Please write out only the lines from the one containing "thumb cmc: (150, 294)" through the last line of the listing. Do not include pictures.

***** Extracted data

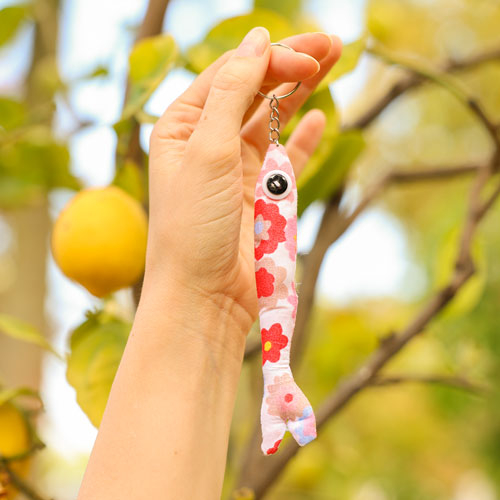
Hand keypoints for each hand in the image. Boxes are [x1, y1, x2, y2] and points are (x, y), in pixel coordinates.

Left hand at [144, 27, 341, 336]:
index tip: (307, 55)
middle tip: (331, 45)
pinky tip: (319, 119)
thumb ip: (231, 92)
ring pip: (272, 121)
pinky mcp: (259, 198)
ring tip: (331, 62)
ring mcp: (235, 171)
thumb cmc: (194, 227)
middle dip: (289, 66)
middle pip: (253, 92)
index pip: (230, 75)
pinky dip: (303, 141)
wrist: (205, 297)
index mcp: (182, 127)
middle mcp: (206, 145)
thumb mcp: (207, 150)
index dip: (269, 59)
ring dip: (299, 93)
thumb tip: (258, 40)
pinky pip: (285, 160)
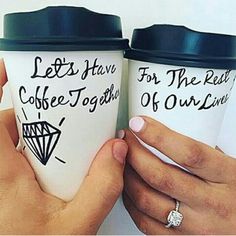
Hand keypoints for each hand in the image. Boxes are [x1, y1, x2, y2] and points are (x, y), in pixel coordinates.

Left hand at [0, 59, 127, 233]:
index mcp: (4, 174)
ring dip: (39, 131)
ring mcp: (1, 178)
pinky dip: (37, 149)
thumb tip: (117, 151)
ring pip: (16, 140)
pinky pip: (18, 155)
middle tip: (62, 110)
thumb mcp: (75, 227)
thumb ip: (101, 188)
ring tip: (68, 137)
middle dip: (36, 111)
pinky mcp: (6, 185)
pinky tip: (60, 161)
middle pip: (11, 123)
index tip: (11, 65)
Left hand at [123, 116, 235, 233]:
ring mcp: (195, 225)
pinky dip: (130, 201)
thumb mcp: (228, 166)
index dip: (158, 136)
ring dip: (127, 176)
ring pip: (147, 200)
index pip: (188, 153)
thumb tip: (164, 136)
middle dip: (134, 154)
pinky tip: (128, 187)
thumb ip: (200, 153)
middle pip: (160, 176)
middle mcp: (211, 203)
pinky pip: (145, 221)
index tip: (138, 123)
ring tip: (122, 160)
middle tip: (125, 140)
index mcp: (226, 176)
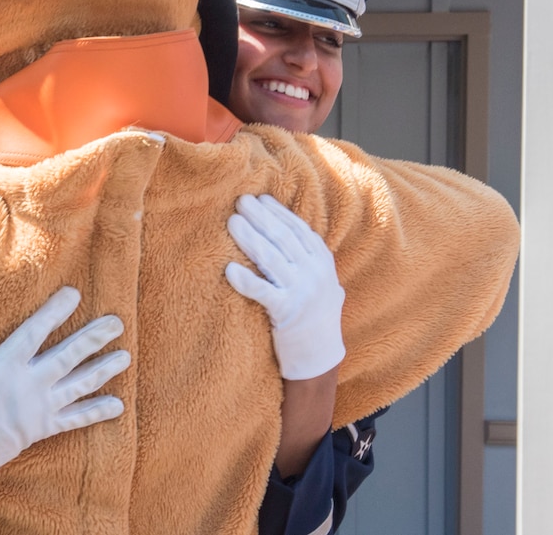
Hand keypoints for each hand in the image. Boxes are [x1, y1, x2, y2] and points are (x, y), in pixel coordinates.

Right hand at [0, 286, 129, 486]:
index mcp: (3, 365)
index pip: (36, 331)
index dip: (56, 310)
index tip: (74, 294)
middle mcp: (27, 385)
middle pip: (68, 355)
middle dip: (94, 337)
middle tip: (117, 323)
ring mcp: (38, 410)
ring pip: (78, 386)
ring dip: (103, 370)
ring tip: (125, 357)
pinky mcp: (40, 431)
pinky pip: (74, 421)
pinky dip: (96, 413)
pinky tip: (117, 406)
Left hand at [225, 194, 344, 379]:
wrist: (320, 356)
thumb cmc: (312, 314)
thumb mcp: (318, 280)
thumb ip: (305, 256)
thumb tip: (279, 224)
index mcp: (323, 261)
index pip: (298, 229)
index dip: (277, 212)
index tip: (258, 197)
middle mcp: (315, 273)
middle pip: (282, 238)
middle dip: (260, 217)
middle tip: (240, 201)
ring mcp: (303, 293)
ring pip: (271, 259)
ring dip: (249, 238)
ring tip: (232, 222)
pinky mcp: (288, 313)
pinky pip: (263, 292)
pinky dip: (246, 280)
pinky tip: (229, 270)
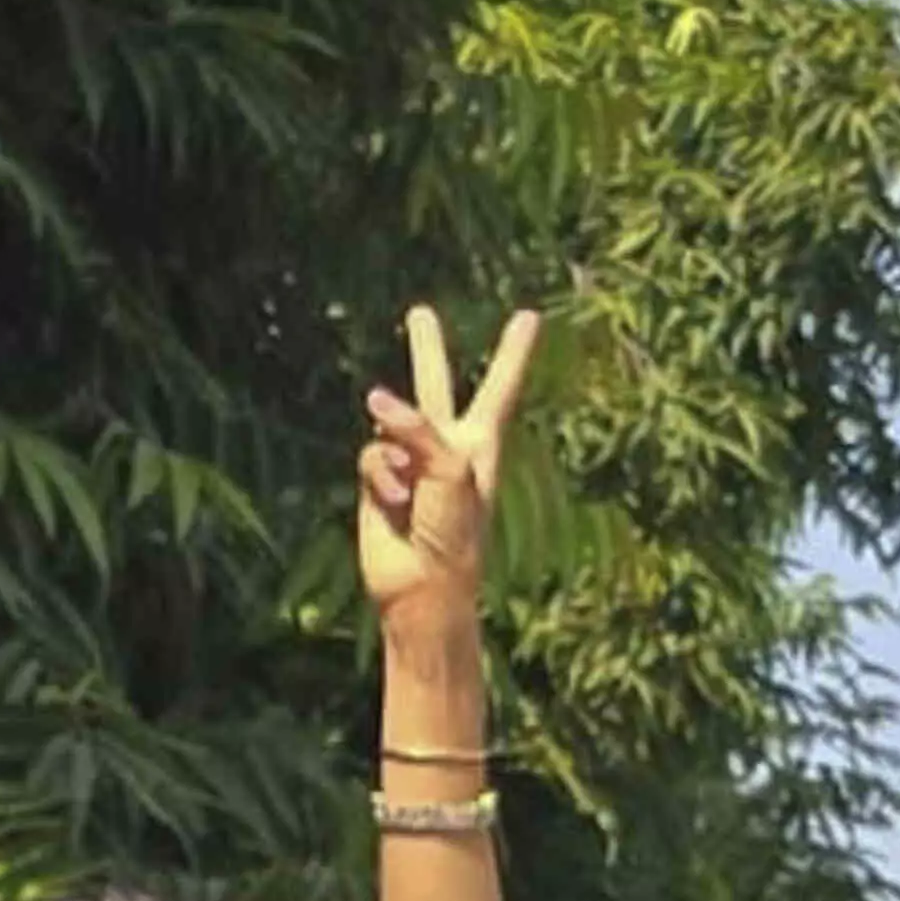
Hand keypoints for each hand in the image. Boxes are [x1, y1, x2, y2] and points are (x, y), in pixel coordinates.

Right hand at [358, 302, 541, 627]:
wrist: (423, 587)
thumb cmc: (454, 533)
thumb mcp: (449, 469)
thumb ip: (416, 427)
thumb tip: (373, 401)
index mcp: (479, 444)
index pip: (499, 388)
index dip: (513, 353)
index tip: (529, 317)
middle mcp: (443, 448)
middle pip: (434, 386)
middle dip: (425, 350)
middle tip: (419, 313)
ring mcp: (407, 463)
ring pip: (388, 424)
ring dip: (397, 450)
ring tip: (409, 494)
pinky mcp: (376, 481)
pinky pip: (370, 455)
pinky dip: (380, 476)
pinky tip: (393, 504)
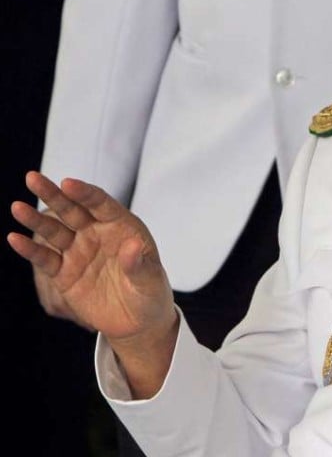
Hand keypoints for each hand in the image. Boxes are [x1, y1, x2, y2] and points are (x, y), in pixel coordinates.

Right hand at [8, 172, 177, 396]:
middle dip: (53, 194)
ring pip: (54, 231)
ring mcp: (79, 251)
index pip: (102, 204)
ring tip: (18, 207)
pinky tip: (14, 239)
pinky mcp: (64, 273)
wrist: (137, 321)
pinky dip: (30, 250)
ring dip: (36, 219)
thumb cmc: (150, 294)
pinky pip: (45, 259)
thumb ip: (140, 264)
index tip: (68, 183)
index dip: (85, 193)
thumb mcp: (150, 281)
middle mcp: (97, 234)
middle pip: (72, 210)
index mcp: (122, 227)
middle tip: (33, 177)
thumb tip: (132, 247)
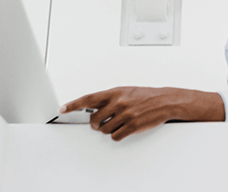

**********

● **Result**:
thumb cmc: (150, 294)
pinky pip: (45, 259)
thumb ip: (140, 264)
index tip: (68, 183)
index dip: (85, 193)
thumb mcp: (150, 281)
middle mcp: (97, 234)
middle pip: (72, 210)
index mcp: (122, 227)
middle tip: (33, 177)
thumb tip: (132, 247)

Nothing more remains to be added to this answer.